● Aim of the task:
The output should be all lines of the entries below in which the word "Linh" occurs.
• • • •
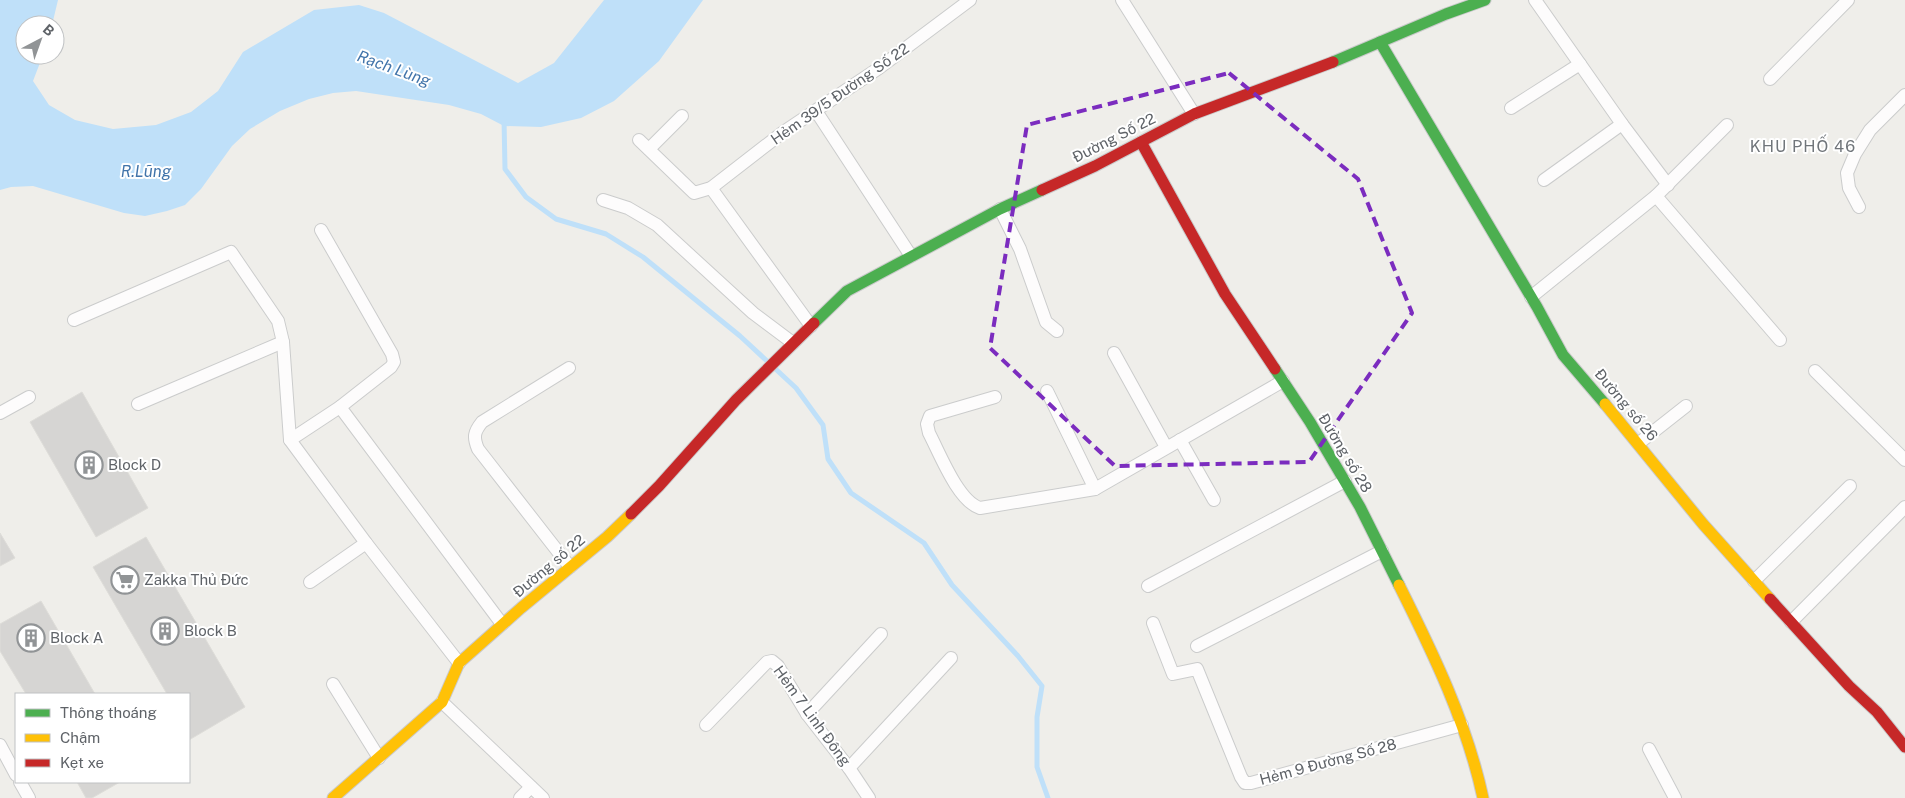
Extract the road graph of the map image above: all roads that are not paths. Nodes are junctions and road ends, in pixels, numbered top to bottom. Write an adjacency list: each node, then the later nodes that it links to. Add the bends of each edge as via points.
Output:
1 (970, 0): 11 (street, Hẻm 39/5 Đường Số 22)
2 (1122, 0): 12 (street)
3 (1485, 0): 6 (street, Đường Số 22)
4 (1534, 0): 7 (street)
5 (1848, 0): 8 (street)
6 (1380, 42): 12 (street, Đường Số 22); 26 (street, Đường số 26)
7 (1580, 64): 10 (street); 14 (street)
8 (1770, 79)
9 (1905, 95): 22 (street, via 1870,130 1847,173 1849,188)
10 (1511, 108)
11 (816, 111): 19 (street, Hẻm 39/5 Đường Số 22); 25 (street)
12 (1194, 114): 16 (street, Đường Số 22)
13 (682, 116): 19 (street, via 644,144 694,193)
14 (1622, 124): 17 (street); 18 (street)
15 (1727, 125): 18 (street)
16 (1141, 142): 23 (street, Đường Số 22); 37 (street, Đường số 28, via 1225,294)
17 (1544, 180)
18 (1668, 184): 20 (street)
19 (710, 188): 28 (street)
20 (1656, 196): 26 (street); 30 (street)
21 (603, 200): 32 (street, via 628,208 657,225 753,313)
22 (1859, 207)
23 (1000, 209): 25 (street, Đường Số 22); 29 (street, via 1020,249 1046,322)
24 (321, 230): 43 (street, via 394,360 391,367)
25 (911, 256): 28 (street, Đường Số 22, via 847,291)
26 (1531, 297): 47 (street, Đường số 26, via 1563,355)
27 (74, 320): 31 (street, via 231,252 278,321)
28 (811, 326): 32 (street, Đường Số 22)
29 (1057, 331)
30 (1780, 340)
31 (283, 342): 41 (street); 45 (street)
32 (793, 343): 33 (street, Đường Số 22)
33 (784, 352): 57 (street, Đường số 22, via 658,486 607,537)
34 (1114, 353): 48 (street)
35 (569, 368): 57 (street, via 482,422 474,439 478,449)
36 (1815, 371): 49 (street)
37 (1283, 381): 46 (street); 50 (street, Đường số 28)
38 (1047, 391): 52 (street)
39 (29, 397): 44 (street)
40 (995, 397): 52 (street, via 930,416 927,424 962,495 980,508)
41 (138, 404)
42 (1686, 406): 47 (street)
43 (340, 407): 45 (street); 63 (street)
44 (0, 413)
45 (290, 440): 55 (street)
46 (1180, 440): 48 (street); 53 (street)
47 (1639, 443): 58 (street, Đường số 26, via 1703,524)
48 (1166, 447): 52 (street)
49 (1905, 460)
50 (1344, 481): 56 (street, Đường số 28); 60 (street)
51 (1850, 486): 58 (street)
52 (1095, 489)
53 (1214, 500)
54 (1905, 506): 61 (street)
55 (366, 543): 59 (street); 67 (street)
56 (1382, 551): 65 (street); 72 (street, Đường số 28, via 1418,623)
57 (570, 567): 63 (street, Đường số 22)
58 (1754, 581): 61 (street, Đường số 26)
59 (310, 582)
60 (1148, 586)
61 (1791, 622): 74 (street, Đường số 26, via 1877,712)
62 (1153, 623): 72 (street, Hẻm 9 Đường Số 28, via 1173,674 1197,669 1245,783)
63 (502, 624): 67 (street, Đường số 22)
64 (881, 634): 70 (street)
65 (1197, 646)
66 (951, 658): 77 (street)
67 (458, 663): 69 (street, Đường số 22)
68 (333, 684): 76 (street)
69 (442, 702): 76 (street, Đường số 22); 80 (street)
70 (807, 714): 71 (street, Hẻm 7 Linh Đông, via 772,661 767,662); 77 (street, Hẻm 7 Linh Đông)
71 (706, 725)
72 (1462, 725): 86 (street, Đường số 28)
73 (0, 745): 78 (street)
74 (1905, 747)
75 (1649, 748): 87 (street)
76 (379, 758): 82 (street, Đường số 22)
77 (849, 768): 85 (street, Hẻm 7 Linh Đông)
78 (15, 772)
79 (21, 783): 81 (street)
80 (531, 787): 83 (street); 84 (street)
81 (29, 798)
82 (333, 798)
83 (520, 798)
84 (543, 798)
85 (869, 798)
86 (1483, 798)
87 (1675, 798)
• • • •
● Solved problem:
70 (807, 714): 71 (street, Hẻm 7 Linh Đông, via 772,661 767,662); 77 (street, Hẻm 7 Linh Đông)
77 (849, 768): 85 (street, Hẻm 7 Linh Đông)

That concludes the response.